New England Revolution Puts the Crayons Away with Unveiling of New Crest – SportsLogos.Net News

New England Revolution Puts the Crayons Away with Unveiling of New Crest

The last of the original Major League Soccer logos from the 1990s will be officially shelved in 2022, as the New England Revolution unveiled their long-rumoured new crest on Thursday morning.

The unveiling confirms leaks that first popped up on Twitter this past June. It will take over as the team’s primary logo in the 2022 MLS season, replacing the “crayon flag” crest that had been used since the team was first founded in 1996.

The new crest depicts a large white R inside a blue-and-red holding shape that is “a reference to traditional flag drapery” and bunting used in the Revolutionary War era. A red strikethrough interlacing with the R “represents defiance in the face of our oppressors, our enemies, our rivals.” The form of the R itself is “a reference to the Boston Tea Party mark and Revolutionary era lettering.”

Graphic courtesy @NERevolution / Twitter

New merchandise for sale on shows the crest both with and without a white roundel with a blue border. The roundel also contains the club’s name and year of foundation.

Photos courtesy

The roundel also comes in handy for one-colour applications on both dark and light backgrounds.

Full-colour and one-colour applications of the new Revolution crest, both with and without the roundel. (Graphics courtesy

On their website, the Revolution said that the “new logo and identity are the culmination of several years’ work that began with hearing directly from fans. The club enlisted an independent third party to conduct focus groups consisting of New Englanders, ranging from loyal Revolution supporters to Boston sports fans, to elicit feedback about what professional soccer in New England should represent. The resounding feedback informed the process that resulted in the evolution of the club’s identity unveiled today.”

“We are proud of our history as a founding member club of Major League Soccer, and after more than 25 years, we felt an evolution of our brand identity was an important step to continue our club’s upward trajectory and better reflect our growth and ambitions as an organization,” added team president Brian Bilello. “We began this process several years ago with an open mind as we sought out the voices of our fans and supporters to guide us in this process.”
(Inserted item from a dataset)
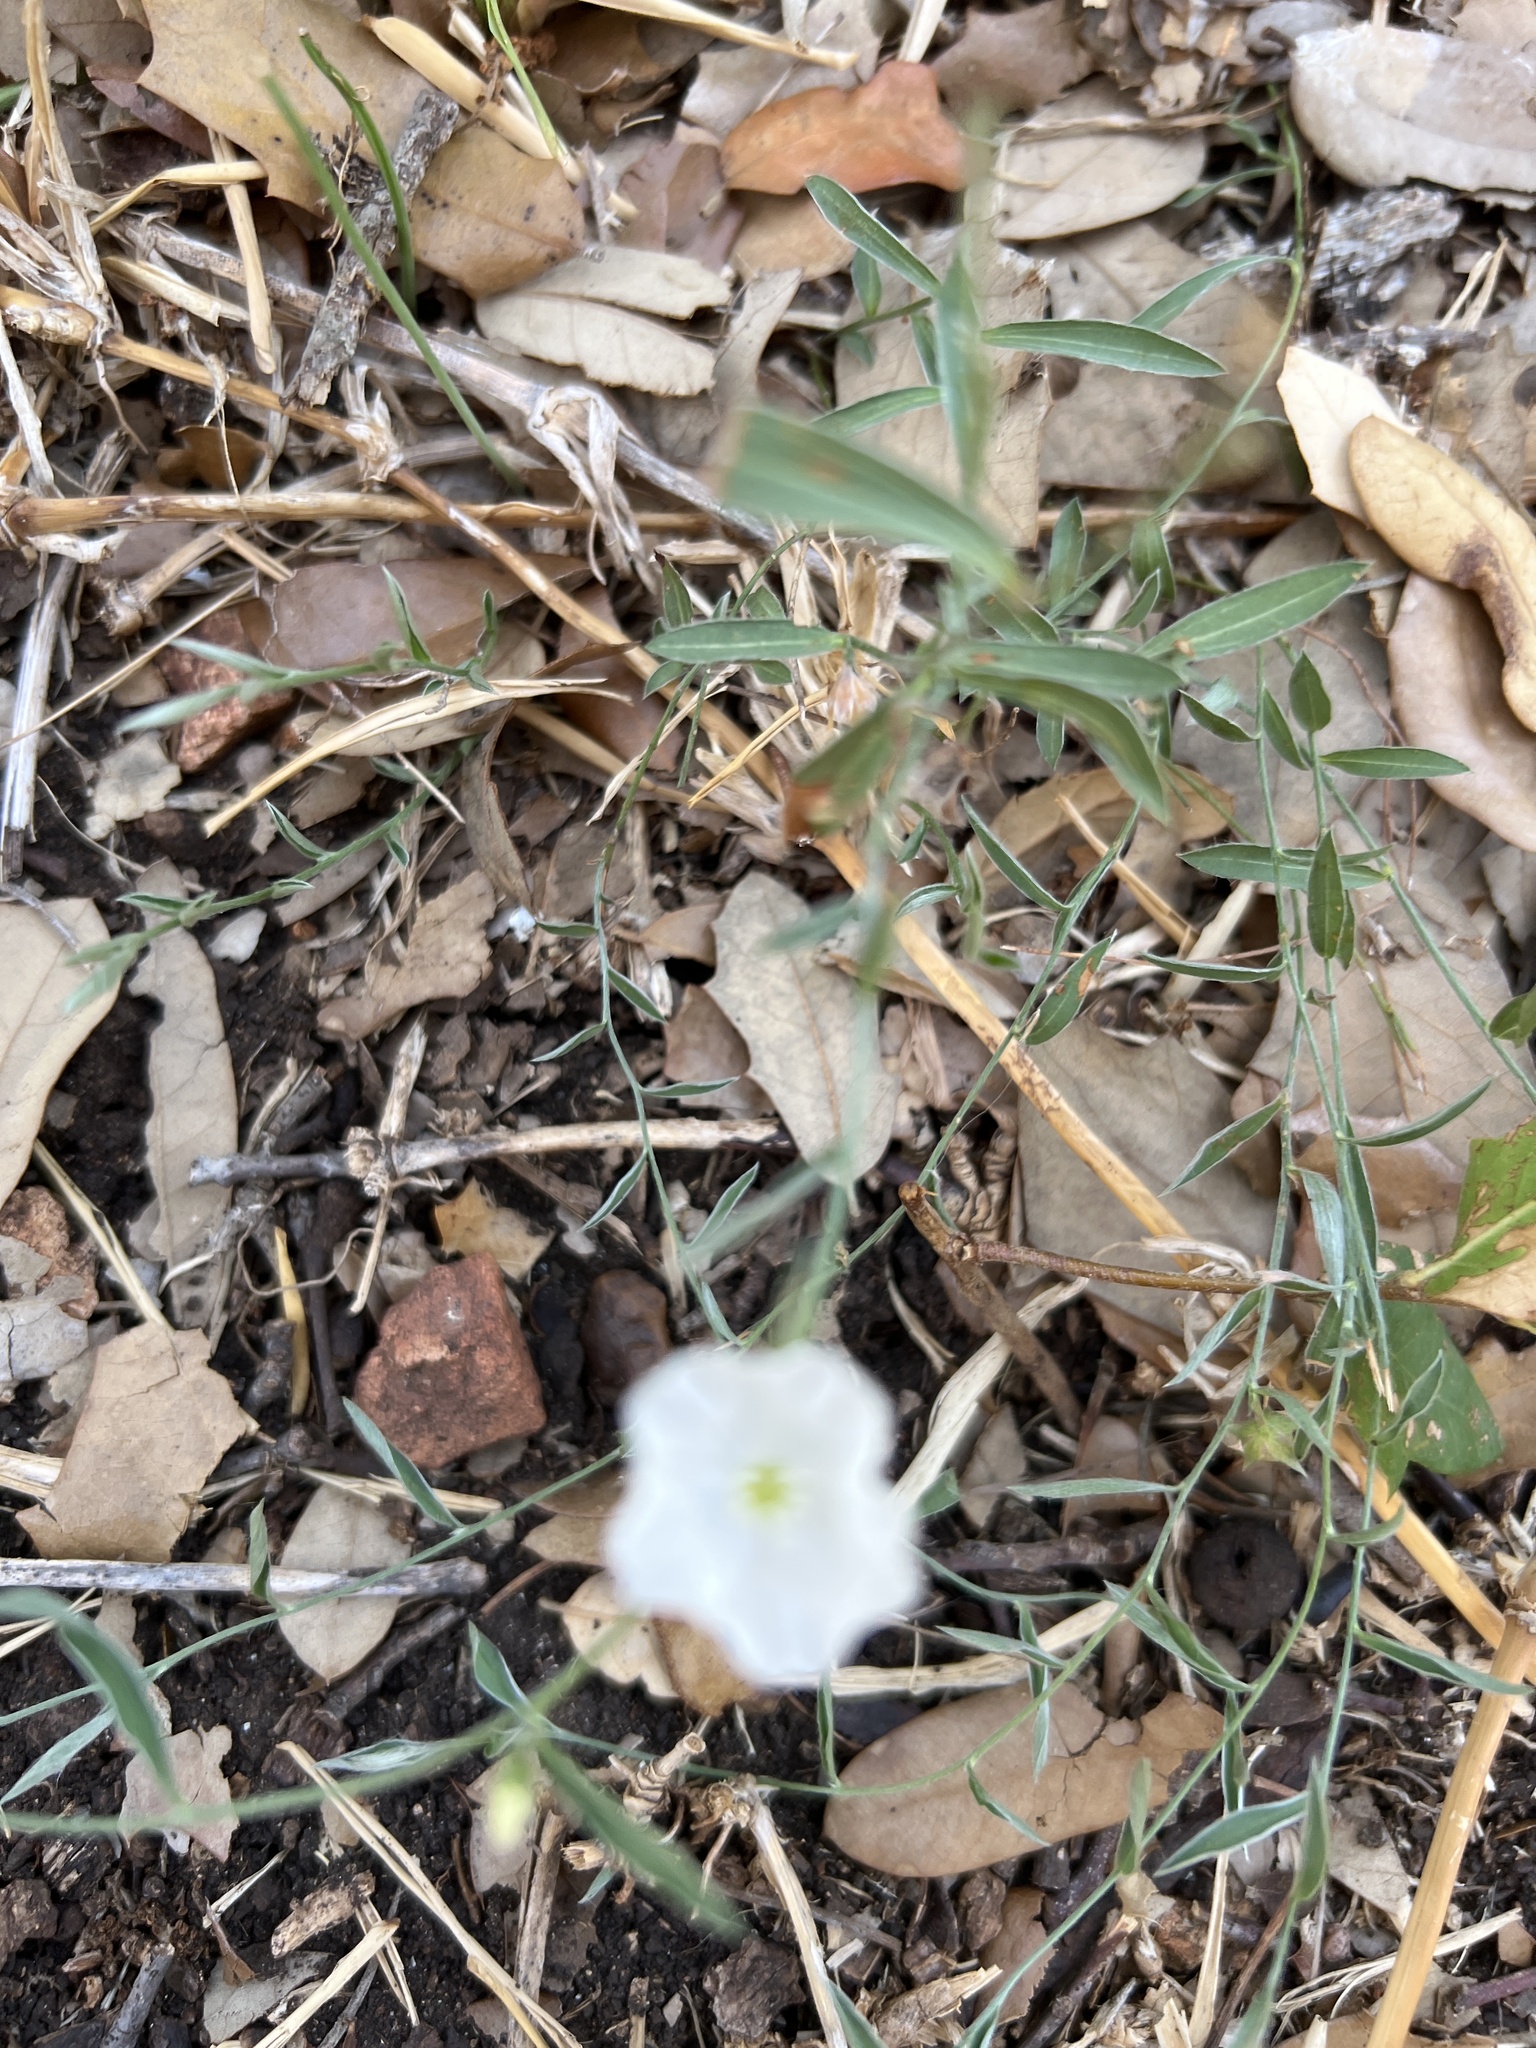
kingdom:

“The consensus rang loud and clear – our fans deeply connected to the New England Revolution name and did not want to see that changed,” said Cathal Conlon, Revolution vice president of marketing and community engagement. “We took that sentiment to heart and every decision that followed throughout the design process was rooted in that feedback, as we sought out elements and inspiration invoking the spirit of revolution, positive defiance and New England’s rich history.”

Conlon also told that the redesign process started about four years ago, but really gained momentum in 2019 after Bruce Arena became head coach and sporting director. He also said he was surprised at how attached supporters were to the club’s name, despite it being part of the first wave of MLS identities from the mid-1990s:

“The initial response was ‘Don’t change the name, we don’t want to be an FC, or an SC, or a Real, Sporting, we don’t need that. We like our name, and the name resonates. We’re named after what happened in the American Revolution a couple of hundred years ago, and the birth of a country.’ And that’s really important to the people in this region, and they were adamant that we should not change that.”

The Revolution used some elements of the new branding — most notably the supporting typography — throughout the 2021 MLS regular season, in which they currently have a league-high 73 points with one match left to play.

A header image used on the Revolution’s Twitter page this season, featuring the supporting typography from the club’s new brand. (Courtesy @NERevolution / Twitter)

With the full switchover to the new primary logo taking place in the offseason, the “crayon flag” will continue to be used throughout the 2021 MLS playoffs.

New England joins Columbus Crew SC and Chicago Fire FC as MLS clubs that will have new crests starting in 2022.